Психологический этюдЕстественный вопрос — а что думали те, кто организовывал и проводил в жизнь обрушившийся на страну кошмар? Отвечаю: им было очень весело. «Всем хорошим в своей жизни я обязана революции!» — экспрессивно восклицает Евгения Гинзбург, — уже не восторженной девицей, а почтенной матроной, мамой двух взрослых сыновей. «Ох, как нам тогда было хорошо! Как нам было весело!»
КОГДА было до такой степени весело неуважаемой Евгении Семеновне? В 1918-1919 годах, вот когда. Как раз когда работала на полную катушку киевская ЧК — та самая, описанное Шульгиным. Работала так, что пришлось проделать специальный сток для крови. Когда после бегства красной сволочи из Киева нескольких женщин обыватели убили — спутали с чекисткой Розой Розенблюм, прославленной чудовищной жестокостью.
Кое-какие не особенно веселые сцены проскальзывают и у Надежды Мандельштам: грузовики, полные трупов; человек, которого волокут на расстрел; но особенно впечатляет момент, когда юный художник Эпштейн лепит бюст еще более юной Надежды и мимоходом показывает ей с балкона сцену — седого как лунь мужчину ведут на казнь. Каждый день водят, а не расстреливают, только имитируют расстрел, и это ему такое наказание — потому что он бывший полицмейстер и был жесток с революционерами12. Он еще не стар, этот обреченный полицмейстер, он поседел от пыток.

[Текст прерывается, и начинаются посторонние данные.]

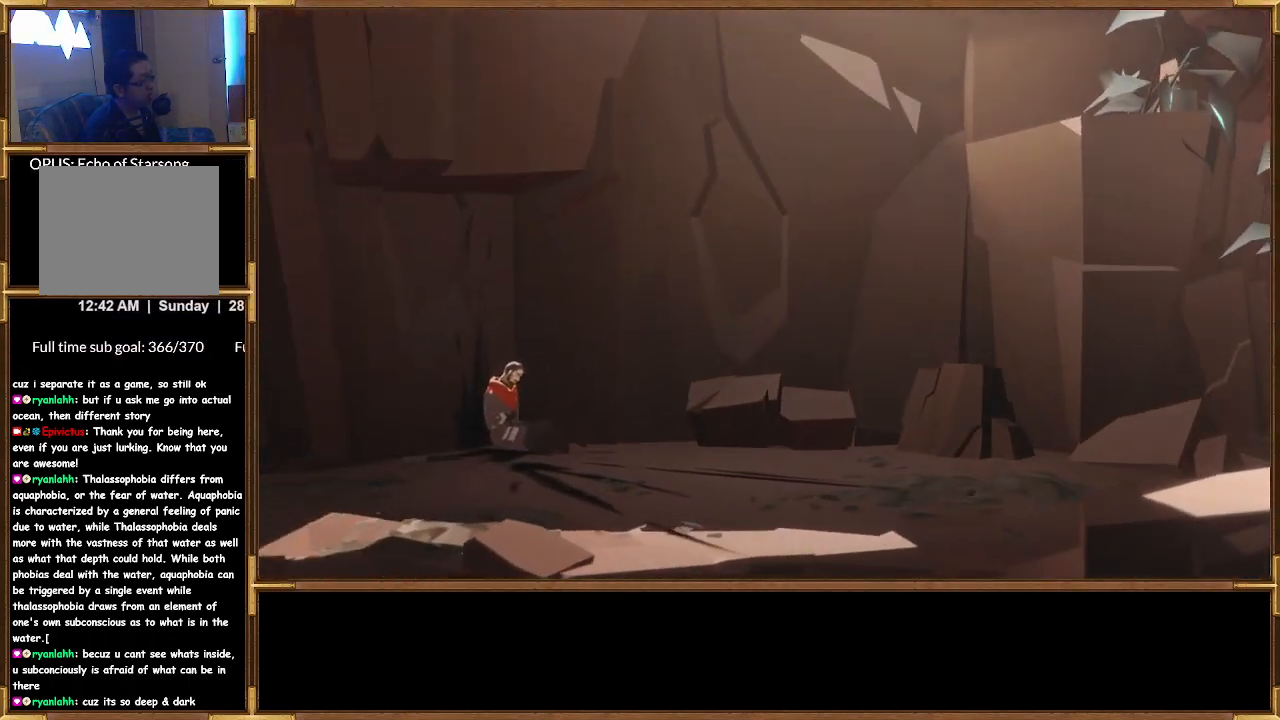
{"buttons": [], "left_stick": "center", "right_stick": "center", "events": [[133, "left_stick", "center"]]}
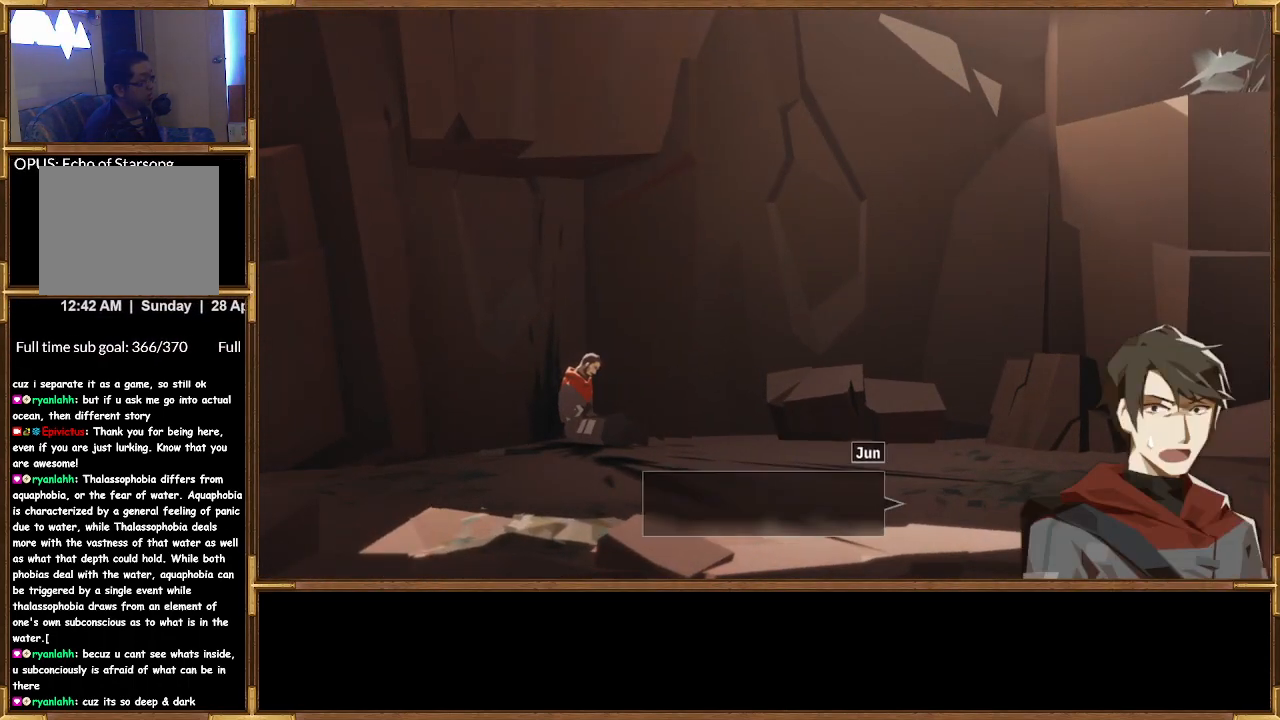
{"buttons": [], "left_stick": "center", "right_stick": "center", "events": []}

Но саму Н. Мандельштам и ее «табунка» (из названных фамилий членов табунка — все до единой еврейские) все это волновало очень мало. В «карнавальном» (цитирую: «в карнавальном») Киеве 1918 года эти развращенные пацаны «врывались в чужие квартиры, распахивая окна и балконные двери... крепко привязывали свое декоративное произведение (наглядную агитацию к демонстрации — плакаты, портреты Ленина и Троцкого, красные тряпки и прочую гадость. — A.M.) к балконной решетке». ... «Мы орали, а не говорили, и очень гордились, что иногда нам выдают ночные пропуска и мы ходим по улицам в запретные часы»13. Словом — и этим ... (эпитет пусть вставит сам читатель) было очень, очень весело в заваленном трупами, изнасилованном городе. Весело за счет того, что можно было «орать, а не говорить», терроризировать нормальных людей и как бы участвовать в чем-то грандиозном — в «переустройстве мира».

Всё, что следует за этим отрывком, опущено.